Liberaron al novio de Aldana, la presunta mente criminal de una banda
Desde hace algunas semanas que se vienen realizando una batería de audiencias donde el fiscal de Homicidios Gustavo Pirrello ha solicitado la prisión preventiva de los sospechosos. El proceso se ha demorado porque son varios hechos los que tienen imputados, aunque sin dudas el más grave fue uno donde casi es asesinado un expolicía en un asalto.
Sin embargo, en los últimos días el magistrado desistió de mantener encarcelado a Nahuel Paniagua, uno de los imputados y pareja de Aldana Ojeda. La sospecha sobre este joven era que al ser martillero obtenía datos de personas que tenían dinero por venta de propiedades y se los filtraba a su novia para planificar los asaltos. Pero el joven logró presentar pruebas que lo favorecieron en la pesquisa.
Fuentes judiciales detallaron que Nahuel Paniagua demostró que solía consultar por casas que iban a ser rematadas y jamás se concretaron los robos en esos casos. Además aportó capturas de chats que mantuvo con su novia y hasta una conversación que grabó luego de ser detenido donde quedó claro que no tenía relación con la banda criminal.

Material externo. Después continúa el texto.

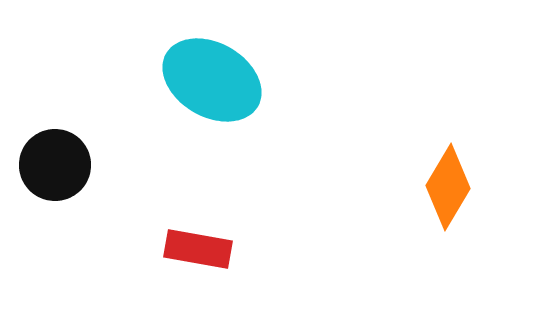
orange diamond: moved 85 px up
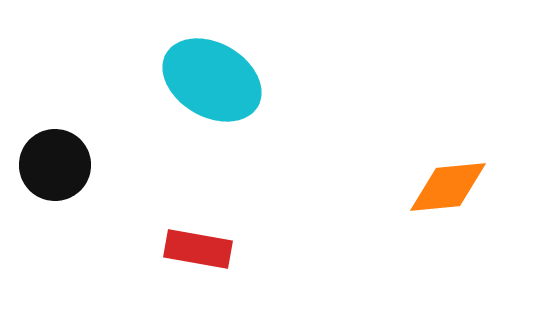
orange diamond: rotated 54 degrees clockwise
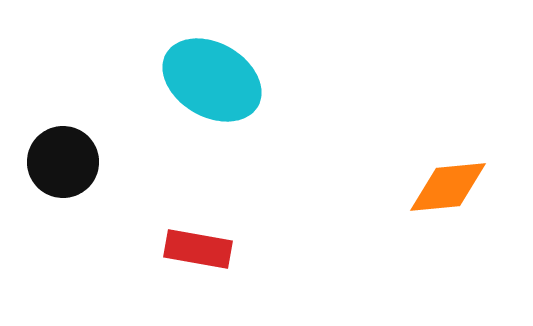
black circle: moved 8 px right, 3 px up
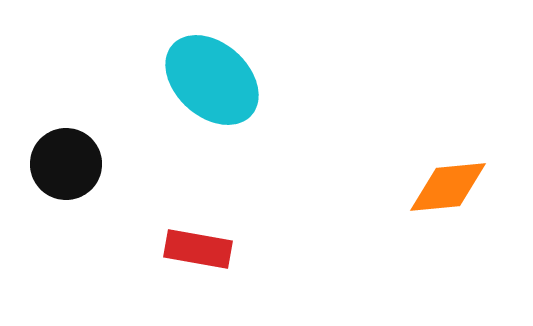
cyan ellipse: rotated 12 degrees clockwise
black circle: moved 3 px right, 2 px down
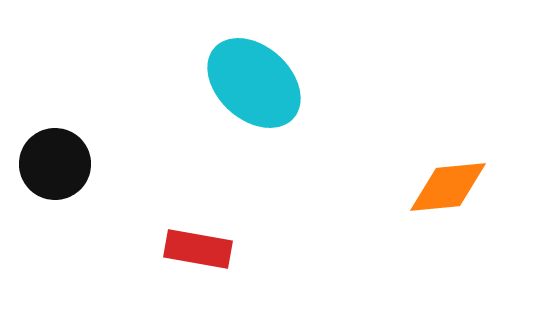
cyan ellipse: moved 42 px right, 3 px down
black circle: moved 11 px left
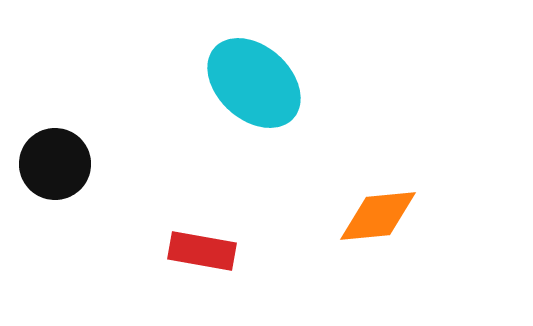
orange diamond: moved 70 px left, 29 px down
red rectangle: moved 4 px right, 2 px down
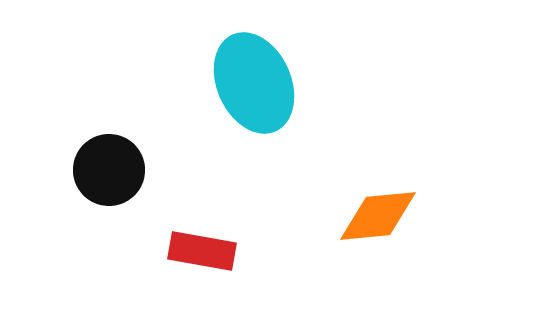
cyan ellipse: rotated 24 degrees clockwise
black circle: moved 54 px right, 6 px down
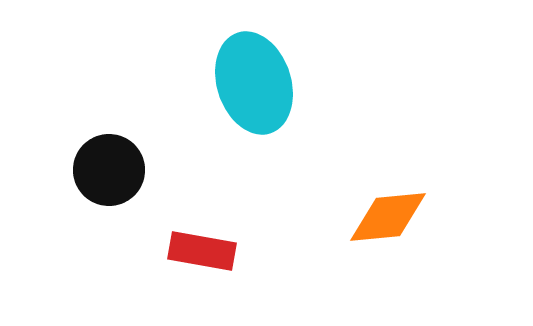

El sospechoso declaró en los últimos días, aportó su versión y el fiscal Pirrello le otorgó la libertad previo pago de una caución de 200 mil pesos. Si bien seguirá imputado en el expediente, de no mediar sorpresas terminará sobreseído.
La banda de Aldana Ojeda
Los pesquisas creen que Aldana Ojeda manejaba la logística de una banda dedicada a estafas por Facebook que terminaban en violentos asaltos. El modus operandi era que entraban en contacto con ella a través de Facebook para comprar o vender dólares. La chica tenía excelente presencia y dicción, lo que evitaba la sospecha de las víctimas.
Cuando se iba a concretar la transacción, la joven les decía a último momento que no iba a poder asistir por diferentes excusas. Minutos después, las víctimas eran asaltadas por dos sujetos, ya sea en el lugar donde habían sido citados o en sus domicilios. Quienes luego terminaban concretando el asalto, según las autoridades, eran Víctor Garro y Pablo Valdivia.
El 7 de mayo, en horas de la tarde, dos delincuentes armados ingresaron a la casa de Carlos Almazán, un hombre de 84 años que vive en calle Pedro Vargas de Dorregon. Iban a buscar unos dólares que tenía ahorrados, pero todo terminó con un tiroteo con el hijo de Almazán, quien era policía retirado. Las víctimas fueron heridas pero lograron sobrevivir. En los primeros días de junio, los sospechosos fueron detenidos e imputados por tentativa de homicidio agravado -de 10 a 15 años de cárcel-.